Quebec exposed the limits of positions that make a principle of
peaceful protest or that force a disjuncture between violent and peaceful
protesters. First, the police made no such distinctions with their
indiscriminate, massive tear gassing. This made an impact on both the
residents of Quebec City and those who consider themselves "peaceful."
Second, it is clear from Quebec that those practicing direct action are
not just youth radicals but also social justice activists, students and
members of unions. The sheer creativity and diversity of expression
suggests that there is lots of room for this movement against
globalization to grow. The question is who and what politics will shape
and push this growth.
In the debate about tactics, one thing is clear. The nature of the
protests and the aftermath would have been profoundly different had the
fence not been breached.

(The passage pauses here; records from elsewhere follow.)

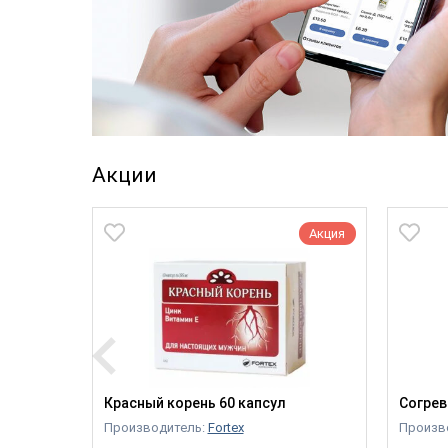
Акции
Акция
Акция
жести,
Красный корень 60 капсул
Согрев
Производитель:
Fortex
Произво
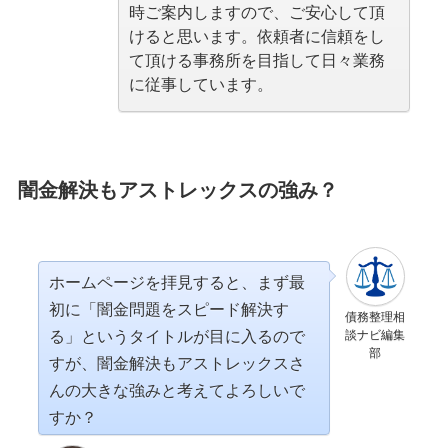
時ご案内しますので、ご安心して頂
けると思います。依頼者に信頼をし
て頂ける事務所を目指して日々業務
に従事しています。
闇金解決もアストレックスの強み？
ホームページを拝見すると、まず最
初に「闇金問題をスピード解決す
債務整理相
る」というタイトルが目に入るので
談ナビ編集
部
すが、闇金解決もアストレックスさ
んの大きな強みと考えてよろしいで
すか？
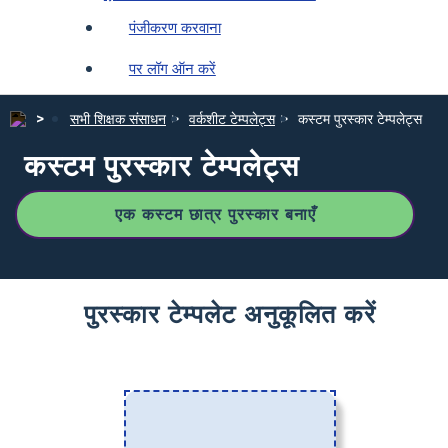
पंजीकरण करवाना
पर लॉग ऑन करें
सभी शिक्षक संसाधन
वर्कशीट टेम्पलेट्स
कस्टम पुरस्कार टेम्पलेट्स
कस्टम पुरस्कार टेम्पलेट्स
एक कस्टम छात्र पुरस्कार बनाएँ
पुरस्कार टेम्पलेट अनुकूलित करें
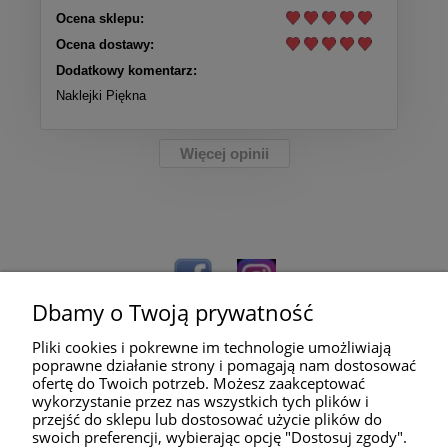
Ocena sklepu:
Ocena dostawy:
Dodatkowy komentarz:
Naklejki Piękna
Więcej opinii
Dbamy o Twoją prywatność
Pliki cookies i pokrewne im technologie umożliwiają
poprawne działanie strony i pomagają nam dostosować
ofertę do Twoich potrzeb. Możesz zaakceptować
wykorzystanie przez nas wszystkich tych plików i
przejść do sklepu lub dostosować użycie plików do
Pomoc
swoich preferencji, wybierając opcję "Dostosuj zgody".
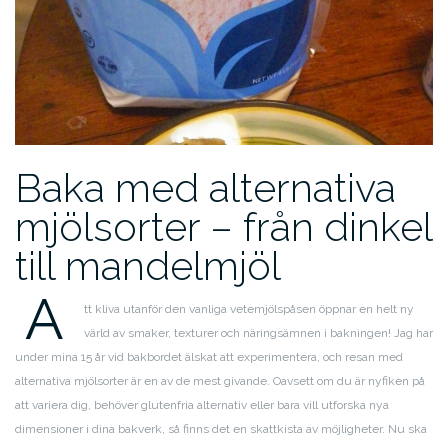
Baka med alternativa
mjölsorter – från dinkel
till mandelmjöl
A
tt kliva utanför den vanliga vetemjölspåsen öppnar en helt ny
värld av smaker, texturer och näringsämnen i bakningen! Jag har
under mina 15 år vid bakbordet älskat att experimentera, och resan med
alternativa mjölsorter är en av de mest givande. Oavsett om du är nyfiken på
att variera dig, behöver glutenfria alternativ eller bara vill utforska nya
dimensioner i dina bakverk, så finns det en skattkista av möjligheter. Nu ska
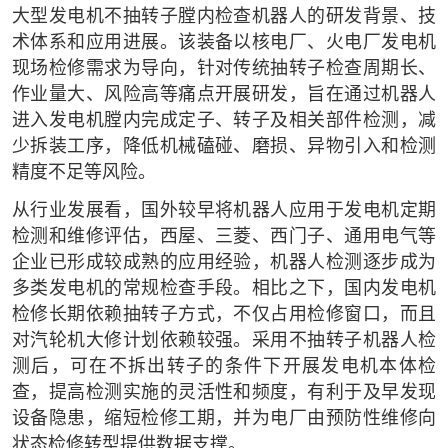
大型发电机不抽转子膛内检查机器人的研发背景、技
术体系和应用进展。该装备以核电厂、火电厂发电机
现场检修需求为导向，针对传统抽转子检查周期长、
作业量大、风险高等痛点开展研发，旨在通过机器人
进入发电机膛内完成定子、转子及相关部件检测，减
少拆装工序，降低机械磕碰、磨损、异物引入和检测
精度不足等风险。
从行业发展看，国外较早将机器人应用于发电机定期
检测和维修评估，西屋、三菱、西门子、通用电气等
企业已形成较成熟的应用经验，机器人检测逐步成为
多类发电机的常规检查手段。相比之下，国内发电机
检修长期依赖抽转子方式，不仅占用检修窗口，而且
对汽轮机大修计划依赖较强。采用不抽转子机器人检
测后，可在不拆出转子的条件下开展发电机本体检
查，提高检测实施的灵活性和频度，有利于及早发现
设备隐患，缩短检修工期，并为电厂由预防性维修向
状态检修转型提供数据支撑。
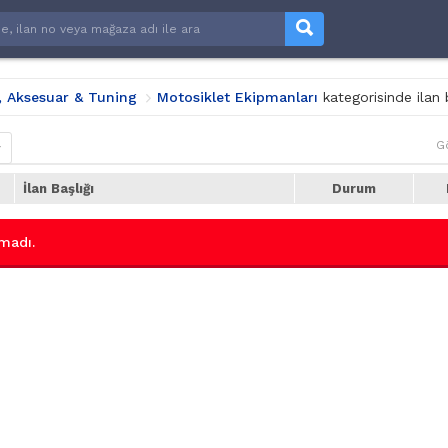
, Aksesuar & Tuning
Motosiklet Ekipmanları
kategorisinde ilan
G
r
İlan Başlığı
Durum
madı.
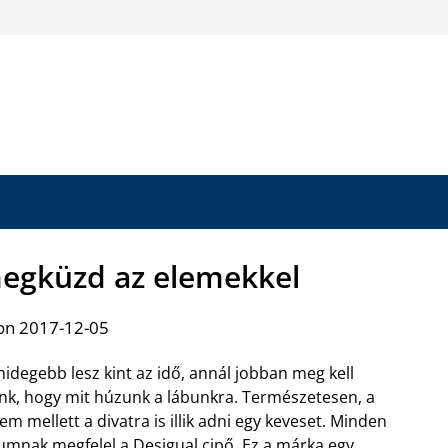
megküzd az elemekkel
on 2017-12-05
hidegebb lesz kint az idő, annál jobban meg kell
k, hogy mit húzunk a lábunkra. Természetesen, a
em mellett a divatra is illik adni egy keveset. Minden
iumnak megfelel a Desigual cipő
. Ez a márka egy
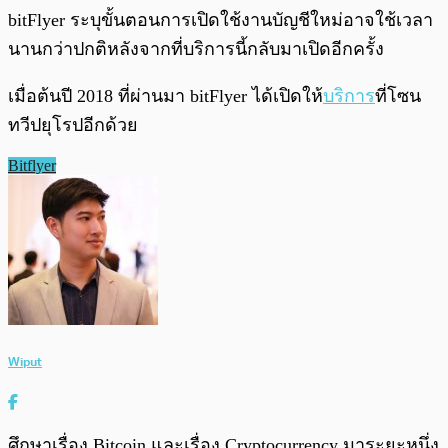
bitFlyer ระบุขั้นตอนการเปิดใช้งานบัญชีใหม่อาจใช้เวลา
นานกว่าปกติหลังจากที่บริการนี้กลับมาเปิดอีกครั้ง
เมื่อต้นปี 2018 ที่ผ่านมา bitFlyer ได้เปิดให้
บริการ
ที่โซน
ทวีปยุโรปอีกด้วย
Bitflyer
Wiput
ศึกษาเรื่อง Bitcoin และเรื่อง Cryptocurrency มาระยะหนึ่ง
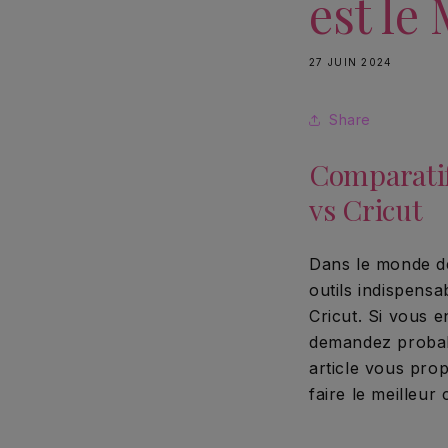
est le
27 JUIN 2024
Share
Comparatif
vs Cricut
Dans le monde de
outils indispens
Cricut. Si vous 
demandez probabl
article vous pro
faire le meilleur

Militant self-organization by protesters
exposed the conservatism of the union and NGO leadership and in some
cases forced them to the left.
What happened in Quebec has opened up possibilities for the movement to
continue to radicalize and to grow. Within the labour movement,
discussions generated by the widespread criticism of labour leaders
could open up opportunities for talking about the politics of tactics:
labour marshals attempted to block marchers from joining protesters at
the fence and the labour leadership agreed with the police to march
away from the fence.
Where do we go from here?
For many of the protesters, seeing, hearing and being a part of the
large mobilization in Quebec City means that they cannot look at the
world in the same way. The politics of this experience may not be clear
and well defined but, for socialists committed to building an
anti-capitalist current, there are more opportunities to talk to and
act with more people than before Quebec City. The growing global justice
movement will be shaped and defined by those who went to the fence,
those who wish they did, and those who could not get to Quebec but were
politicized and uplifted by the resistance they witnessed.

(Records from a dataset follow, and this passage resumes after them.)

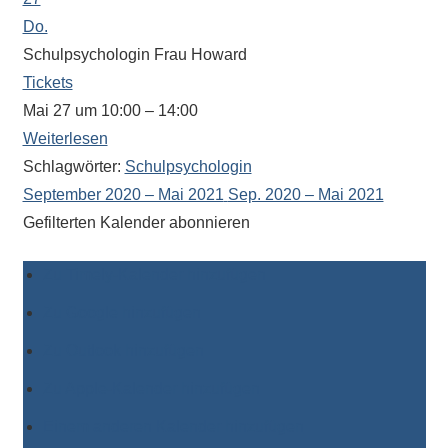
Do.
Schulpsychologin Frau Howard
Tickets
Mai 27 um 10:00 – 14:00
Weiterlesen
Schlagwörter:
Schulpsychologin
September 2020 – Mai 2021
Sep. 2020 – Mai 2021
Gefilterten Kalender abonnieren
Zu Timely-Kalender hinzufügen
Zu Google hinzufügen
Zu Outlook hinzufügen
Zu Apple-Kalender hinzufügen
Einem anderen Kalender hinzufügen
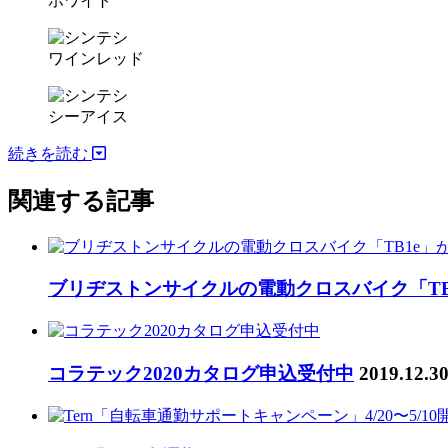
ホワイト
ワインレッド
シーアイス
続きを読む
関連する記事
ブリヂストンサイクルの電動クロスバイク「TB
コラテック2020カタログ申込受付中
2019.12.3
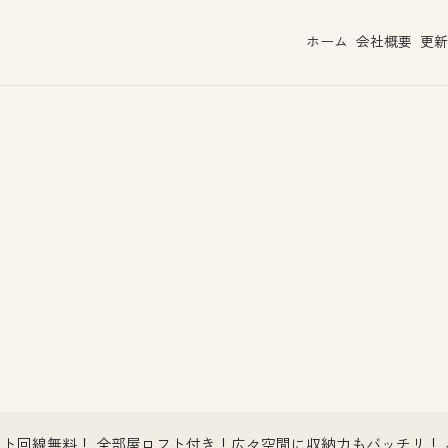
ホーム
会社概要
更新
ト回線無料！ 全部屋ロフト付き！広々空間に収納力もバッチリ！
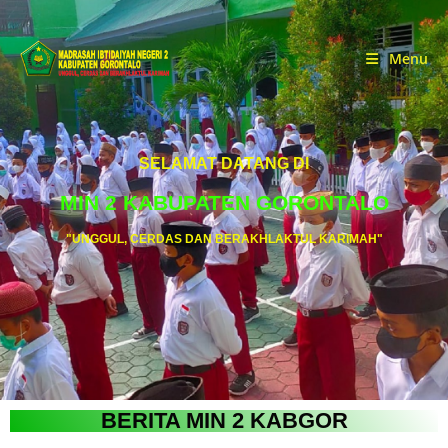
Menu
SELAMAT DATANG DI
MIN 2 KABUPATEN GORONTALO
"UNGGUL, CERDAS DAN BERAKHLAKTUL KARIMAH"
BERITA MIN 2 KABGOR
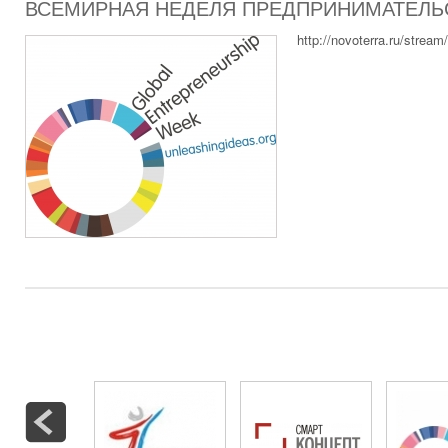
ВСЕМИРНАЯ НЕДЕЛЯ ПРЕДПРИНИМАТЕЛЬС
http://novoterra.ru/strea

The events in Quebec demonstrate that a new movement is ascending but
important challenges remain. Sections of the global justice movement
remain predominantly white and inaccessible to people with little or no
financial security. This issue is particularly relevant for those
mobilized around direct action, as was graphically demonstrated by the
comparatively diverse labour march. Organized activists need to look at
the ways issues are made a priority, how we organize, and how
accessible our organizing spaces are.
For anti-capitalism to become a stronger and more explicit force within
the movement, it needs to become a more significant force within the
labour movement. Activists inside and outside labour need to focus on
the ways trade agreements and other tools of capitalism make an impact
domestically. The anti-FTAA protests in Quebec City are important
because they raise opportunities to link local struggles to the
capitalist system in both practical and theoretical ways. An analysis
that makes these links may increase the numbers of people who
participate in these demonstrations, as well as the potential gains.
Protesting at summits will not bring about the kind of radical systemic
change required (although organizing and participating in these kinds
of protests does provoke change in individuals and activist groups).
Quebec has opened up space for activists within their locals to push
for more labour engagement in struggles occurring on the ground locally,
for example, through supporting and encouraging the development of flying
squads which support picket lines and direct actions. In Toronto,
unions can be pushed to commit to work with the Ontario Coalition Against
Poverty (OCAP) in its provincial campaign against the neo-liberal
agenda of Mike Harris’ government. The protests in Quebec have strengthened
the militancy, advanced the solidarity and increased the numbers of
people who are prepared to engage in this kind of work.
Susan Bender and Jackie Esmonde are members of the NSG who participated
in educational forums and in the marches in Quebec as part of the Rosa
Luxemburg Affinity Group. Their analysis reflects their engagement in
those events and discussions with other group members.